For Goodwin, the book’s success is likely to be seen as vindication. In recent years, he has become increasingly aligned with Reform UK, the right-wing party currently leading the polls. Just six weeks ago, he moved from analyzing politics to participating in it.

As Reform’s candidate, he stood in the Gorton and Denton by-election. Although he lost to the Green Party candidate, he still came second in a seat that has always voted for the left-wing Labour Party. The collapse of Labour’s vote and the failure of the mainstream Conservatives to win enough votes to retain their deposit show that British politics is becoming increasingly febrile.

Much of this is driven by the demographic trends which Goodwin's book explores. Indeed, in the by-election, it was the defection of many Muslim voters from Labour to the Greens over the issue of Palestine which led to their victory. The aftermath was even marred by accusations of family voting from election observers, although a police investigation failed to find any evidence for the simple reason that cameras are not allowed in polling stations.

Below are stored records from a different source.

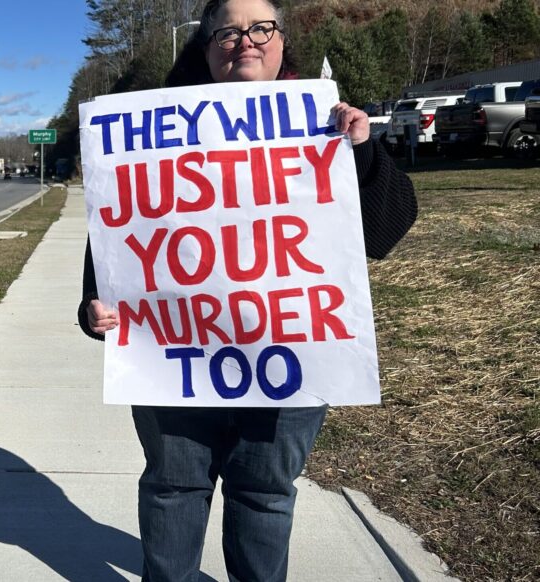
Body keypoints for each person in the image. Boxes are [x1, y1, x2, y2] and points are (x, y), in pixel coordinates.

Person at [76, 1, 418, 580]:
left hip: (287, 354)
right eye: (227, 32)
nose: (245, 42)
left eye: (261, 27)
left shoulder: (324, 122)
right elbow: (120, 235)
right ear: (206, 47)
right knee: (172, 488)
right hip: (176, 357)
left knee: (264, 492)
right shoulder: (150, 133)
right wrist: (94, 305)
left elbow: (386, 230)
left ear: (282, 40)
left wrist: (360, 152)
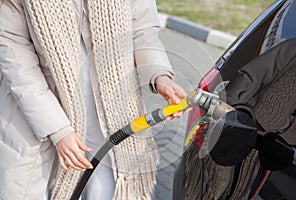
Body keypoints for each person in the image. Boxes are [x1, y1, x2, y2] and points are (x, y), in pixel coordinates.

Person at [0, 0, 187, 199]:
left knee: (110, 191)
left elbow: (142, 31)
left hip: (110, 116)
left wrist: (159, 75)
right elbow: (19, 66)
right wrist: (58, 130)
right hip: (35, 119)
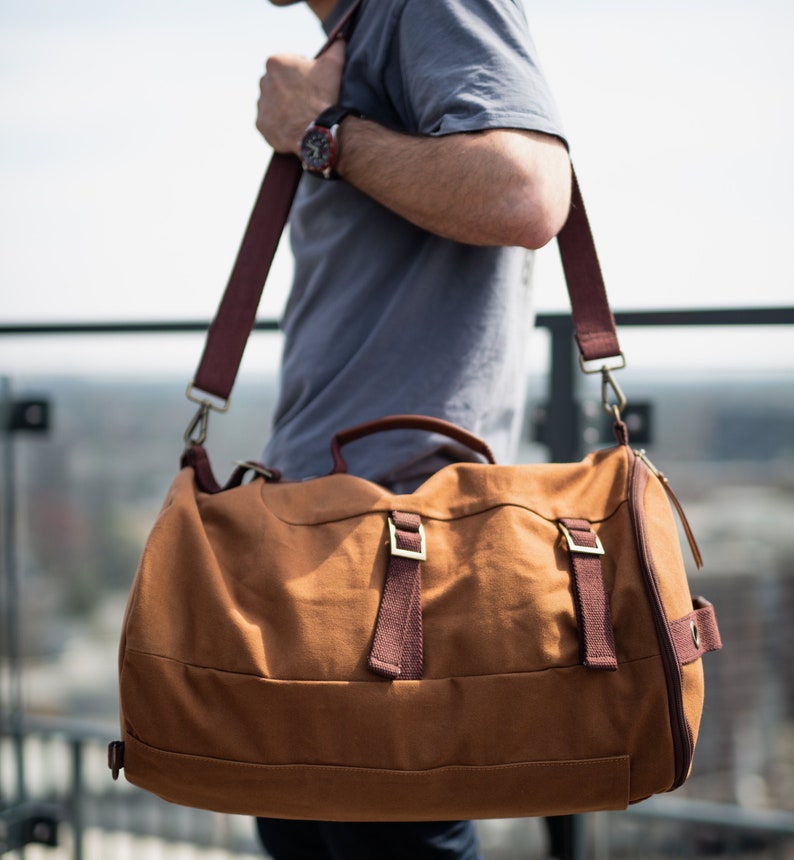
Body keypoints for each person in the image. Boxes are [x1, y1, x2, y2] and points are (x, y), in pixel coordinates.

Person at [255, 0, 571, 857]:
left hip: (397, 549)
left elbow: (526, 192)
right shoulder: (360, 30)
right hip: (312, 541)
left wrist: (319, 131)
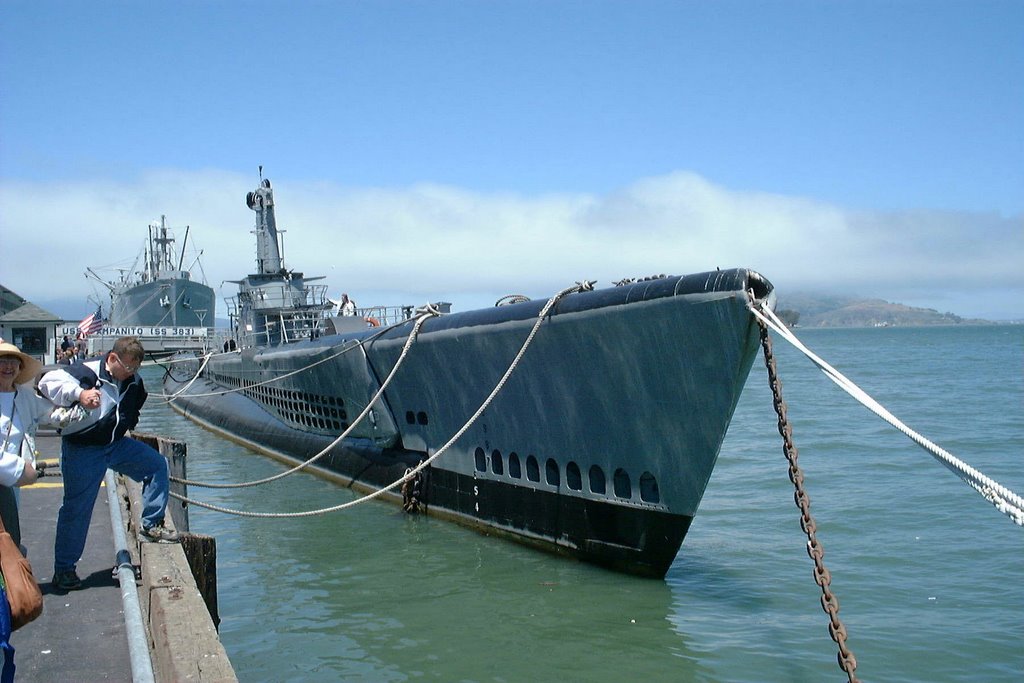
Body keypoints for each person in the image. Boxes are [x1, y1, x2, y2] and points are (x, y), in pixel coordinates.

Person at [38, 336, 178, 592]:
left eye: (135, 369)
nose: (131, 374)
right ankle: (64, 570)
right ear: (112, 359)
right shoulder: (86, 371)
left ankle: (151, 525)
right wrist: (80, 394)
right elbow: (47, 382)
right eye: (127, 368)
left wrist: (127, 422)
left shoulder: (134, 381)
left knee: (156, 465)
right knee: (76, 509)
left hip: (114, 444)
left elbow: (133, 408)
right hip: (82, 448)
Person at [0, 342, 47, 550]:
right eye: (2, 361)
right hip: (12, 471)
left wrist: (83, 401)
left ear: (20, 368)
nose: (8, 366)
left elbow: (53, 414)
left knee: (9, 538)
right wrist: (21, 470)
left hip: (10, 483)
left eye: (13, 361)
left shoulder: (25, 396)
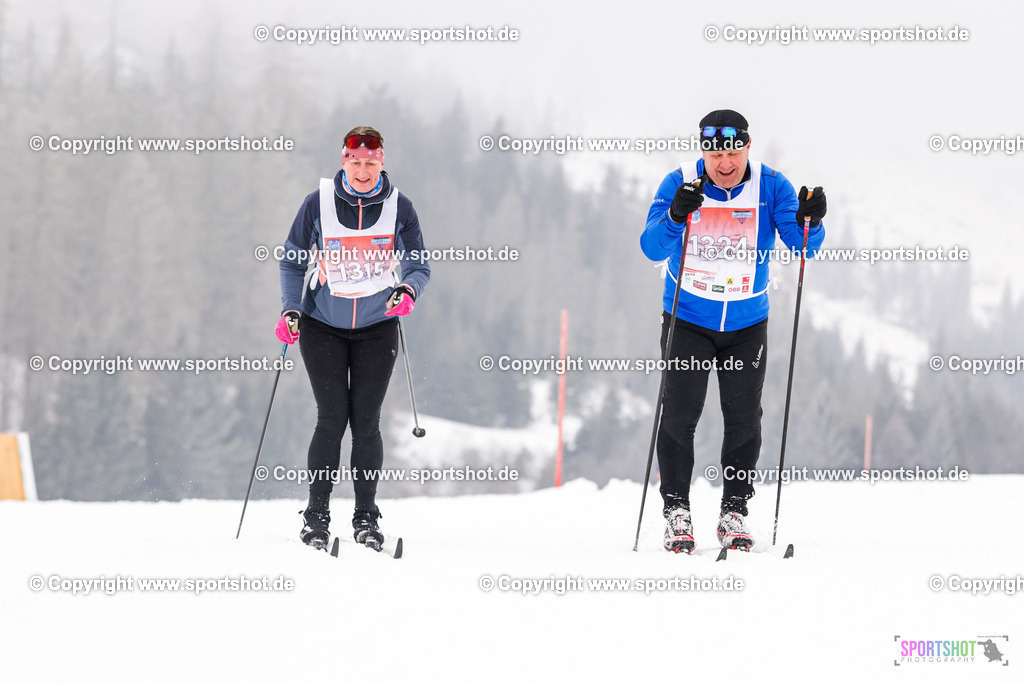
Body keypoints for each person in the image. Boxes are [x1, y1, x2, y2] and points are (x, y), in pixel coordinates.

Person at [640, 109, 826, 553]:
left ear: (747, 146)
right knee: (681, 414)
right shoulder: (680, 182)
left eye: (732, 152)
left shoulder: (772, 185)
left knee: (744, 419)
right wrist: (675, 217)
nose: (723, 163)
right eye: (714, 152)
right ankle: (677, 513)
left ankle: (734, 511)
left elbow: (800, 246)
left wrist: (811, 221)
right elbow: (650, 247)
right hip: (687, 318)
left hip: (746, 323)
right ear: (702, 150)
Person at [277, 126, 430, 550]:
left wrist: (408, 291)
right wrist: (290, 309)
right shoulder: (318, 203)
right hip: (322, 323)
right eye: (355, 161)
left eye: (371, 162)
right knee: (331, 419)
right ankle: (317, 514)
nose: (363, 171)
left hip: (377, 328)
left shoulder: (401, 207)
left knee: (366, 423)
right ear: (344, 160)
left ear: (382, 162)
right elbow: (291, 261)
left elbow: (419, 265)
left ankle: (366, 517)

The success of the book, therefore, bodes well for Reform, who can hope that their very similar criticism of mass immigration will help them to win the upcoming local elections in May. Polls suggest that they and the Green Party are likely to be the big winners.

Whether one views Goodwin as a truth-teller or a provocateur, his latest work has ensured that the once taboo subjects he covers will be at the centre of the political debate.